• _INFORMATION SUPPLIED_:
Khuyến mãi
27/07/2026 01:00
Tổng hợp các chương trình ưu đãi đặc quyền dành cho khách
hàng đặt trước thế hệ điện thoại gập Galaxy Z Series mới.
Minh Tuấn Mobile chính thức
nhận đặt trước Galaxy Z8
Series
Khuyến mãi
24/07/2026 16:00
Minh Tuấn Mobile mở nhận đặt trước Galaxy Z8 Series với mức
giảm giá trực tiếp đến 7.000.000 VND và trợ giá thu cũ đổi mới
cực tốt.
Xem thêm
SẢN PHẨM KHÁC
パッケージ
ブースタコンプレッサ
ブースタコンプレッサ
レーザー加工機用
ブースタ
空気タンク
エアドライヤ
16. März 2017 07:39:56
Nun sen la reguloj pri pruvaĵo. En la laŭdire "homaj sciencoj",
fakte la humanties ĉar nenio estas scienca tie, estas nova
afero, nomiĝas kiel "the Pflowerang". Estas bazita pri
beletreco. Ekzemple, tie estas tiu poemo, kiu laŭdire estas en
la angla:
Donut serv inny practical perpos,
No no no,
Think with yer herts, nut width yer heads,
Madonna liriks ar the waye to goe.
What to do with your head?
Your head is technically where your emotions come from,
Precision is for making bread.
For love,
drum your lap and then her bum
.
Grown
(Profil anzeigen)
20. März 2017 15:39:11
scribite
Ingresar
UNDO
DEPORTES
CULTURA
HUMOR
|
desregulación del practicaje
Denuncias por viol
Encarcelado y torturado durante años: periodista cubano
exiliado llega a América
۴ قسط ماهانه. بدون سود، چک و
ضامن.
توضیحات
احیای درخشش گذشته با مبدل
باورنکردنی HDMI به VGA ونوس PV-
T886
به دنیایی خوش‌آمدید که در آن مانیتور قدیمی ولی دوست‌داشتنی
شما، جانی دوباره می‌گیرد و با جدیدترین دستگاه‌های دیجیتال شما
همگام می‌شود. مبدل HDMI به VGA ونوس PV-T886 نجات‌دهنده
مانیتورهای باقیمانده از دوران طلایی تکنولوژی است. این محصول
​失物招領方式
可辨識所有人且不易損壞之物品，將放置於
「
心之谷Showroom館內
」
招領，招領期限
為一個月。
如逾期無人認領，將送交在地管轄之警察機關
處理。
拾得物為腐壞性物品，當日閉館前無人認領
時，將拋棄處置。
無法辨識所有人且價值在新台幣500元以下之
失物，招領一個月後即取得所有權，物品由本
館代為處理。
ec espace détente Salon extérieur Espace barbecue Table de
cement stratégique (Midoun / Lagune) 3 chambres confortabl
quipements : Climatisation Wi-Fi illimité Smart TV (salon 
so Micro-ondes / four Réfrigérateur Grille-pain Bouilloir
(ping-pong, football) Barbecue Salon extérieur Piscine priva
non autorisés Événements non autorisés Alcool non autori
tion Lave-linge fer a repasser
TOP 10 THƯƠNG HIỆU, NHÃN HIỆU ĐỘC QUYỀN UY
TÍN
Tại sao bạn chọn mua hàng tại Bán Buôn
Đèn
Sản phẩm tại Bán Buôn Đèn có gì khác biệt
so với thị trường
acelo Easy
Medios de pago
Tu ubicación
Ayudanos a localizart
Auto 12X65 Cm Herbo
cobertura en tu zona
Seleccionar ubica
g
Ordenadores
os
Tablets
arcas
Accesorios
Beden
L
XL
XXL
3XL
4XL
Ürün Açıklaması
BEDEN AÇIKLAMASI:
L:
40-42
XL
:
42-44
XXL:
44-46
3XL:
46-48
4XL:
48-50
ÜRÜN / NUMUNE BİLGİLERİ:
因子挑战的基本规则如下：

• _WORK INSTRUCTION_: A single number is required: the count of lines in the data above that include the word "HDMI".

• _EXERCISE SOLUTION_: 2